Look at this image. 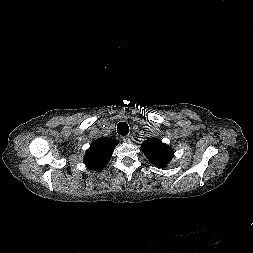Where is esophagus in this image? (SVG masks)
<instances>
[{"instance_id": "esophagus-1", "label": "esophagus", "mask_w": 253, "mask_h": 253, "mask_svg": "<svg viewBox=\"0 0 253 253\" xmlns=\"http://www.w3.org/2000/svg\"><path fill=\"white\" fill-rule=\"evenodd\" d=\"M123 141L125 143H131L133 141V137L132 136H125V137H123Z\"/></svg>"}]
</instances>
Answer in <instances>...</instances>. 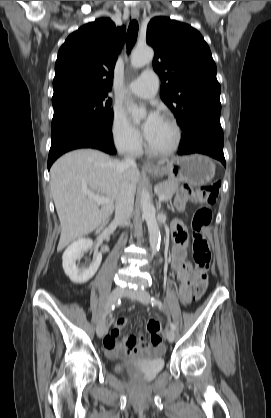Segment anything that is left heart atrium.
<instances>
[{
	"label": "left heart atrium",
	"instance_id": "39dd6f15",
	"mask_svg": "<svg viewBox=\"0 0 271 418\" xmlns=\"http://www.w3.org/2000/svg\"><path fill=\"white\" fill-rule=\"evenodd\" d=\"M161 119H162V117L155 110H151L148 113L145 121L142 124V130H143V133H144V135L147 139H149L152 136L155 129L159 125Z\"/></svg>",
	"mask_w": 271,
	"mask_h": 418
}]
</instances>
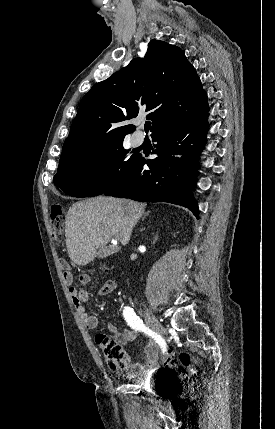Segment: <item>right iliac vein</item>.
<instances>
[{"label": "right iliac vein", "instance_id": "obj_1", "mask_svg": "<svg viewBox=\"0 0 275 429\" xmlns=\"http://www.w3.org/2000/svg\"><path fill=\"white\" fill-rule=\"evenodd\" d=\"M144 315L146 323L151 329H153L159 334H165V328L161 325V323L156 319V317L148 308H145Z\"/></svg>", "mask_w": 275, "mask_h": 429}]
</instances>
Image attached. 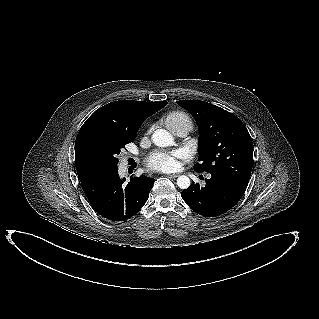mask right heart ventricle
Returning <instances> with one entry per match:
<instances>
[{"label":"right heart ventricle","instance_id":"obj_1","mask_svg":"<svg viewBox=\"0 0 319 319\" xmlns=\"http://www.w3.org/2000/svg\"><path fill=\"white\" fill-rule=\"evenodd\" d=\"M165 123L170 130L176 127H184L188 131L192 129V121L190 117L181 111H174L166 116Z\"/></svg>","mask_w":319,"mask_h":319}]
</instances>
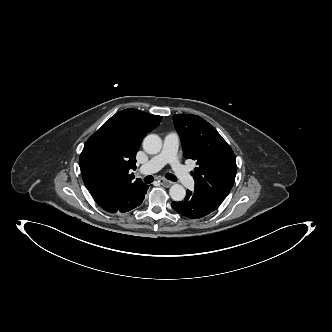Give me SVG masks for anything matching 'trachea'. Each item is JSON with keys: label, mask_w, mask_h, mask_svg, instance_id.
Masks as SVG:
<instances>
[{"label": "trachea", "mask_w": 332, "mask_h": 332, "mask_svg": "<svg viewBox=\"0 0 332 332\" xmlns=\"http://www.w3.org/2000/svg\"><path fill=\"white\" fill-rule=\"evenodd\" d=\"M165 177H166L168 180H171V181H177L176 176L173 175V174H171V173H167V174L165 175ZM153 180H154V178H153V176H151V175H148V176H146V177L144 178V181H145V183H147V184L152 183Z\"/></svg>", "instance_id": "trachea-1"}]
</instances>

* **Task prompt**
Transcribe the records word for word, from the line containing "Give me SVG" through the end of the records, and leave the pictures out.

* **Answer to the exercise**
Give me SVG masks for anything matching 'trachea'. Each item is JSON with keys: label, mask_w, mask_h, mask_svg, instance_id.
Masks as SVG:
<instances>
[{"label": "trachea", "mask_w": 332, "mask_h": 332, "mask_svg": "<svg viewBox=\"0 0 332 332\" xmlns=\"http://www.w3.org/2000/svg\"><path fill=\"white\" fill-rule=\"evenodd\" d=\"M165 177H166L168 180H171V181H177L176 176L173 175V174H171V173H167V174L165 175ZM153 180H154V178H153V176H151V175H148V176H146V177L144 178V181H145V183H147V184L152 183Z\"/></svg>", "instance_id": "trachea-1"}]
</instances>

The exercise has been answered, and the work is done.